The lawmakers who attended the meeting encouraged state officials to use "different messaging" around what is being taught in classrooms. Most teachers are not indoctrinating their students, according to Murdock.
"We don't feel like this is an academic conversation," he said. "This is really a political conversation, quite honestly."
Despite the political tenor of conversations around education in Arkansas, the senator said the lawmakers and officials agree that students should be taught to think on their own, and that all aspects of history should be taught, regardless of culture.
"What they said to us was not a major problem in that room yesterday," Murdock said. "We seem to all mostly want the same thing for the most part."
The meeting came a day after Oliva sent a letter to school superintendents requiring schools offering the African American studies class to submit course materials to the agency. Earlier in the month, the state Education Department notified administrators at school districts that planned to offer the course that it was being removed from the state course code listings.
As a result, students were no longer able use the course, which is a pilot program in its second year, to meet core graduation requirements.
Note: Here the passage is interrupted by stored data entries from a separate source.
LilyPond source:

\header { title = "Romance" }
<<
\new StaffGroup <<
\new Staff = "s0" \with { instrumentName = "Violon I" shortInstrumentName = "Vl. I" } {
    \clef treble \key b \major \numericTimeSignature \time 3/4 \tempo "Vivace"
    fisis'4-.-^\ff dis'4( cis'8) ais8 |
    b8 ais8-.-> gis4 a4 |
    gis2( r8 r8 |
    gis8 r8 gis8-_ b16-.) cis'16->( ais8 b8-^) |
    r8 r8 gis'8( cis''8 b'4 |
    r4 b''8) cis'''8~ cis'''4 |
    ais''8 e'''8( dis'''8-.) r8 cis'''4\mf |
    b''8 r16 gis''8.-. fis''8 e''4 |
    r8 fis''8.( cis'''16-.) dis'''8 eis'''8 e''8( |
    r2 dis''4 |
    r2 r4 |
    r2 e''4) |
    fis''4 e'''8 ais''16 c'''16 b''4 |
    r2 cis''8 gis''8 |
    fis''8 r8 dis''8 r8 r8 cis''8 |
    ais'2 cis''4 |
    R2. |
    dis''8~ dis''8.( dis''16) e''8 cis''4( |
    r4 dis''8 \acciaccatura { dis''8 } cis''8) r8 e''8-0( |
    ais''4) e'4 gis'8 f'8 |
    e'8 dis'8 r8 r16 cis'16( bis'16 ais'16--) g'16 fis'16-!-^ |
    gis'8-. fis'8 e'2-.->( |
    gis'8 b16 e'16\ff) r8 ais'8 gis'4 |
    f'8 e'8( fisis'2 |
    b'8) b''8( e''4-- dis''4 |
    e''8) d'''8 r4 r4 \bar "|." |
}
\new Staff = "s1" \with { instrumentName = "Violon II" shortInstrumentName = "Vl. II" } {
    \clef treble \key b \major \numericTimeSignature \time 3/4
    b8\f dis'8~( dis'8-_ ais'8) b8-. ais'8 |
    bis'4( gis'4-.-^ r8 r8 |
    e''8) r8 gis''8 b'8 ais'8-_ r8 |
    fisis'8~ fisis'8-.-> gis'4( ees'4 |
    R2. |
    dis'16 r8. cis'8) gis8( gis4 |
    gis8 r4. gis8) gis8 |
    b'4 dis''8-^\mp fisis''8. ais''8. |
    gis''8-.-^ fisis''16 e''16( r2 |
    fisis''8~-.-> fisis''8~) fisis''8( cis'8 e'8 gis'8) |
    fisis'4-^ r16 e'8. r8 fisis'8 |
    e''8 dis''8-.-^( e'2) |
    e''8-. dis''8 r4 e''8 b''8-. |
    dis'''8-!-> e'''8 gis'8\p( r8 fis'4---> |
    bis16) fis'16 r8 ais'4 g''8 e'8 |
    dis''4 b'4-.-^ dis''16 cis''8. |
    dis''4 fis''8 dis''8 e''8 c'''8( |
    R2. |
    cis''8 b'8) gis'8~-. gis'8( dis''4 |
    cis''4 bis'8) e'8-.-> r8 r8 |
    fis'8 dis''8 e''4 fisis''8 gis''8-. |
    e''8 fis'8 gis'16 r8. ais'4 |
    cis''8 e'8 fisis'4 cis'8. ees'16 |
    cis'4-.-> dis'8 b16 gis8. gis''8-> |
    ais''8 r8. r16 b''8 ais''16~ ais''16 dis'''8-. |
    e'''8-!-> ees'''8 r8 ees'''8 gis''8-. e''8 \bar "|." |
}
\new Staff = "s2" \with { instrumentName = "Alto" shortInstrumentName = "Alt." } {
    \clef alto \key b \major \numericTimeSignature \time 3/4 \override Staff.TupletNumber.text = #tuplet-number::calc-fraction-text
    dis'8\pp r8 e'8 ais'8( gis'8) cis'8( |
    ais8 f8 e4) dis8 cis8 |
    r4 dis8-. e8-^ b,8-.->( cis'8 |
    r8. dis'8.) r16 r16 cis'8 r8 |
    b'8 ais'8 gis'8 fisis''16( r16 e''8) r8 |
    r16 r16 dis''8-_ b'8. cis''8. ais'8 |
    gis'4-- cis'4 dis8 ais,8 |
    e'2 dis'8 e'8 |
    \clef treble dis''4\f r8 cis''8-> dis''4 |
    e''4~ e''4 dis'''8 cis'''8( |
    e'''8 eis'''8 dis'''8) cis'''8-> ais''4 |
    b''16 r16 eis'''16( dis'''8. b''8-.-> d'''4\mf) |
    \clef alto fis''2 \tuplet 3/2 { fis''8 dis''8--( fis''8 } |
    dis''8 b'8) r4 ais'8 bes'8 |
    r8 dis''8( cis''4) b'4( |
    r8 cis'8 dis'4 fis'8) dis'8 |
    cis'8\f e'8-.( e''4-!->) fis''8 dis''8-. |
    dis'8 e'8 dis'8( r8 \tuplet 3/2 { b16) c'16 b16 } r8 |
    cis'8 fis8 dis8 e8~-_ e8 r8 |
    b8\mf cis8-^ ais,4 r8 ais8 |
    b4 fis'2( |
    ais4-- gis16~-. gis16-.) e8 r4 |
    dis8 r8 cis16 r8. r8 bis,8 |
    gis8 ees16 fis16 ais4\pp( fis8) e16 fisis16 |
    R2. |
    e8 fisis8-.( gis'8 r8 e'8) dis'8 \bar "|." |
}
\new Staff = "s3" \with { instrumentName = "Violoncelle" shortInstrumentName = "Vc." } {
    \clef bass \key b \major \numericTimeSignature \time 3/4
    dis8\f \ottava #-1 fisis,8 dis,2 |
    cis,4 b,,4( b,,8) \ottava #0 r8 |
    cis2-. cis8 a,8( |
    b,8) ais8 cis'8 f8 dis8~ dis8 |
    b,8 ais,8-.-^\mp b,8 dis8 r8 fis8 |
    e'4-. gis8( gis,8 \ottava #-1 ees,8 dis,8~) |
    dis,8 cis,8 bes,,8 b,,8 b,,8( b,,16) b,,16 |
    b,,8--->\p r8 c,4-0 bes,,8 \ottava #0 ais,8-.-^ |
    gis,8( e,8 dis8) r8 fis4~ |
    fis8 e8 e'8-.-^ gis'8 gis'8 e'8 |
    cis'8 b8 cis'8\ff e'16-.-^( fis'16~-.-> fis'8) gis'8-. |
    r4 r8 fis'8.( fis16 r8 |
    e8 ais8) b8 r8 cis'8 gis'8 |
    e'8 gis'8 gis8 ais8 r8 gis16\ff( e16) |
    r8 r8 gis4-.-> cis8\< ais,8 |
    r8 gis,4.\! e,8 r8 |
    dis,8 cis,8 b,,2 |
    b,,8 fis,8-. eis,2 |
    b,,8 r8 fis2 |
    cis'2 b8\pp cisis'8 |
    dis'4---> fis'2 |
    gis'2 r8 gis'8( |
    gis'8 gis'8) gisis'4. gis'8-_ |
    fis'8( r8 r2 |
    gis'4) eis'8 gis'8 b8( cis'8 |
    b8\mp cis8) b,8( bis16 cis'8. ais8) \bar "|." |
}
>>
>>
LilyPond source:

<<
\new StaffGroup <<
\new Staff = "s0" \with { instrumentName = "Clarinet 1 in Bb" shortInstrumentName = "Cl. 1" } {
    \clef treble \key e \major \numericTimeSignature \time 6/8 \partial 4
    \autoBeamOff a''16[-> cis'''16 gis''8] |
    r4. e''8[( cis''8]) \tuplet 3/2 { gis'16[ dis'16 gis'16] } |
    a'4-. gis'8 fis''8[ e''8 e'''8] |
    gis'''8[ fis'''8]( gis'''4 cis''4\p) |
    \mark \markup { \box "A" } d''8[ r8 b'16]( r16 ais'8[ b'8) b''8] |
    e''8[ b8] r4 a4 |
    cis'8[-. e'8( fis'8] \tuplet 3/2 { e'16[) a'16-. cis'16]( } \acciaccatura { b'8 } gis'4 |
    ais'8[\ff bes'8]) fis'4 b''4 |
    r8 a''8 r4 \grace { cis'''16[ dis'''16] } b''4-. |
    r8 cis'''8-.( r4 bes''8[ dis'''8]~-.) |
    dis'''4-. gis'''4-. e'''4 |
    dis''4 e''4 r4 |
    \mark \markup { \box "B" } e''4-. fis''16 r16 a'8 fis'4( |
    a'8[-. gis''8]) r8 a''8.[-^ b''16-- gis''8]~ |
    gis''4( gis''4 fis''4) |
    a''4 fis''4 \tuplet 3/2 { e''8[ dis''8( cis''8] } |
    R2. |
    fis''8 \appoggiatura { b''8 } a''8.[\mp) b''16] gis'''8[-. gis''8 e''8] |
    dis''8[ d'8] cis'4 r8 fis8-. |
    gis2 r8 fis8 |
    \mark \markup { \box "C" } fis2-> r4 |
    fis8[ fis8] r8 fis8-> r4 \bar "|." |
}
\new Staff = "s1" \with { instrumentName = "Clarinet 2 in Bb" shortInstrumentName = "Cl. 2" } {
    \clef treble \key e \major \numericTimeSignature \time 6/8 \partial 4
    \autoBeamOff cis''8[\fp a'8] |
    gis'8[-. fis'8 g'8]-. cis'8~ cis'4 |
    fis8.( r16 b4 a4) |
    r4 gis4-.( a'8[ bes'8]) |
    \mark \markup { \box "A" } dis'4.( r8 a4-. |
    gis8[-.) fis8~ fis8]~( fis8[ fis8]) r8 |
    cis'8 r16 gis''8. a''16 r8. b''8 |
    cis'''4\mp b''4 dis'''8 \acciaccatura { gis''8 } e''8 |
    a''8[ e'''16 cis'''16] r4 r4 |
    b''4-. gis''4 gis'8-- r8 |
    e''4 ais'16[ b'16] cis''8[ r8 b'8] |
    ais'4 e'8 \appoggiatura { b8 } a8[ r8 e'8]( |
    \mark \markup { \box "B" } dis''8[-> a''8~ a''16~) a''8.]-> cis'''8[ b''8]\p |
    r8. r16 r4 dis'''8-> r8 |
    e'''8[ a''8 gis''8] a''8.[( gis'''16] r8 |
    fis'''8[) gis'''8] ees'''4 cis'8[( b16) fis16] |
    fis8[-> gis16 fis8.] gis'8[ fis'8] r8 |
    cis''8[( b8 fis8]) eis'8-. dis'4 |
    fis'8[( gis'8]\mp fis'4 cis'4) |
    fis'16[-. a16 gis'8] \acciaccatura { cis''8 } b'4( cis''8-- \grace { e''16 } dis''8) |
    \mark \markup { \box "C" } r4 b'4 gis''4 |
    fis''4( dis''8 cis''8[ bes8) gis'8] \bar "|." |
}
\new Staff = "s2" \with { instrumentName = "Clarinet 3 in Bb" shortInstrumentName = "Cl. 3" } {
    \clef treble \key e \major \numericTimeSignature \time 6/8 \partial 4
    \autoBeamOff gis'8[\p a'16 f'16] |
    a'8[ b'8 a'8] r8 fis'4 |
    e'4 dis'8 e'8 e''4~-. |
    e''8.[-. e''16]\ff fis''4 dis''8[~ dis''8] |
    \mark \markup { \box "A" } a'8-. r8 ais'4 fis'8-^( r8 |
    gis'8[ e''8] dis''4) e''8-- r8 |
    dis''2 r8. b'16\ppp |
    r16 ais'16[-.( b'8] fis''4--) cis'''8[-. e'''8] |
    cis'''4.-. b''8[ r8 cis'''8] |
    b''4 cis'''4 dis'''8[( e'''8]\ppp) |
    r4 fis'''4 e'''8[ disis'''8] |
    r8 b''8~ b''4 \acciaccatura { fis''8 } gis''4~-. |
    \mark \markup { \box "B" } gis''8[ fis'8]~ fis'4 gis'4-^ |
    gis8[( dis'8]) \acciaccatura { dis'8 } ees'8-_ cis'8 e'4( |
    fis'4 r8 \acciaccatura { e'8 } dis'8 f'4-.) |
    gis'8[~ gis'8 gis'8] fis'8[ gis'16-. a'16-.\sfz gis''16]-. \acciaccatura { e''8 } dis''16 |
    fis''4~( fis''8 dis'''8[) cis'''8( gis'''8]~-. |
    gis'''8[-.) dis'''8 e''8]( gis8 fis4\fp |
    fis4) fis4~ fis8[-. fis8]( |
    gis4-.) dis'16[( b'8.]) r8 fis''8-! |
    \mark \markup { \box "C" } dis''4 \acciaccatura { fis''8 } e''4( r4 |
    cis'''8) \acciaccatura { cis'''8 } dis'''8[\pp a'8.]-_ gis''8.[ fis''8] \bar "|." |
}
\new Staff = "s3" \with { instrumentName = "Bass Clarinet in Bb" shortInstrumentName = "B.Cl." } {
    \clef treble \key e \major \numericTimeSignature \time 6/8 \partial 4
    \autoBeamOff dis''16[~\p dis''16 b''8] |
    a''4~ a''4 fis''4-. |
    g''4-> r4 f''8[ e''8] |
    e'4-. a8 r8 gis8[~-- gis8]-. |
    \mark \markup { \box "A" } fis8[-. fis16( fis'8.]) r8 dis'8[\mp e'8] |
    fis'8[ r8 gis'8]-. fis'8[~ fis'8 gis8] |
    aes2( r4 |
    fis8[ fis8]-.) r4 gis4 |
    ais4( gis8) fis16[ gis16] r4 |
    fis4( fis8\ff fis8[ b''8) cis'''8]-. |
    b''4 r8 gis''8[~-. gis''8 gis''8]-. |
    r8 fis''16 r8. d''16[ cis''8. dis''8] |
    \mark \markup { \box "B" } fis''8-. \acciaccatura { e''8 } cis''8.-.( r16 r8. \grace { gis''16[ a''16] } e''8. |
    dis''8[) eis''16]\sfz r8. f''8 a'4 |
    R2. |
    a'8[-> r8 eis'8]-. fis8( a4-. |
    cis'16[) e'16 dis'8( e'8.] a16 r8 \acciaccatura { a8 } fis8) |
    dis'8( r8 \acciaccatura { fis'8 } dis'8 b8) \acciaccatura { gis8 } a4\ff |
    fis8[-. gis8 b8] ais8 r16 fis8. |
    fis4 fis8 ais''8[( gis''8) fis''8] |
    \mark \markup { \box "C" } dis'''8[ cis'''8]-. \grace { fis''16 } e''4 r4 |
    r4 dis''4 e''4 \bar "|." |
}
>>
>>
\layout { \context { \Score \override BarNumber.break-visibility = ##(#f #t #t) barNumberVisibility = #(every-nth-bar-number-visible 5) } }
The state would also no longer pay the cost of the end-of-year exam.
All six schools that planned to offer the course -- Little Rock Central High School, North Little Rock High School, North Little Rock Center Of Excellence, The Academies at Jonesboro High and Jacksonville High School and eStem High School -- have said they are continuing to do so in spite of the scrutiny from the state Education Department.
In an Aug. 14 news release, the state Legislative Black Caucus had decried the course's removal from the Education Department's listings as "deeply concerning and sends a message to students in Arkansas that their African American peers are not as important and not as valued."
Their criticism at the time joined that of groups locally and nationally, including the Arkansas Education Association, the NAACP and members of the Little Rock Nine -- the first Black students to attend classes at Little Rock Central High School during the 1957 desegregation crisis.
The College Board denies that the course indoctrinates students.
"Advanced Placement African American Studies is not indoctrination, plain and simple," Holly Stepp, College Board spokeswoman, said Wednesday in an emailed statement.
"It is a college-level course rooted in the work of 300 scholars and includes facts of African-American experiences in the United States through primary sources that incorporate a combination of history, English, music, and more."
Oliva has pointed to what he described as "substantive changes" between the pilot program's first and second years, saying alterations leave questions about the nature of the course.
"We don't know what sources students have access to because it's new," he said.
While the course's framework for its second year as a pilot is available on the website of the national College Board that produced the class, a spokesman for the organization said in an email on Wednesday that individual AP teachers use that framework "to develop their own curriculum and instruction for their classes."
Although Oliva's response largely centered on questions surrounding whether course materials might violate state prohibitions, Arkansas' governor said in an interview on Fox News last week, in response to questions about the African American studies course, that the state needs to return to "the basics of teaching math, of teaching reading, writing and American history."
"We cannot perpetuate a lie to our students and push this propaganda leftist agenda, teaching our kids to hate America and hate one another," Sanders said. "It's one of the reasons that we put into law banning things like indoctrination and CRT [critical race theory]."
Oliva and representatives from the governor's office have also met with the College Board, Stepp said on Wednesday. She didn't immediately respond to a request for details regarding the meeting.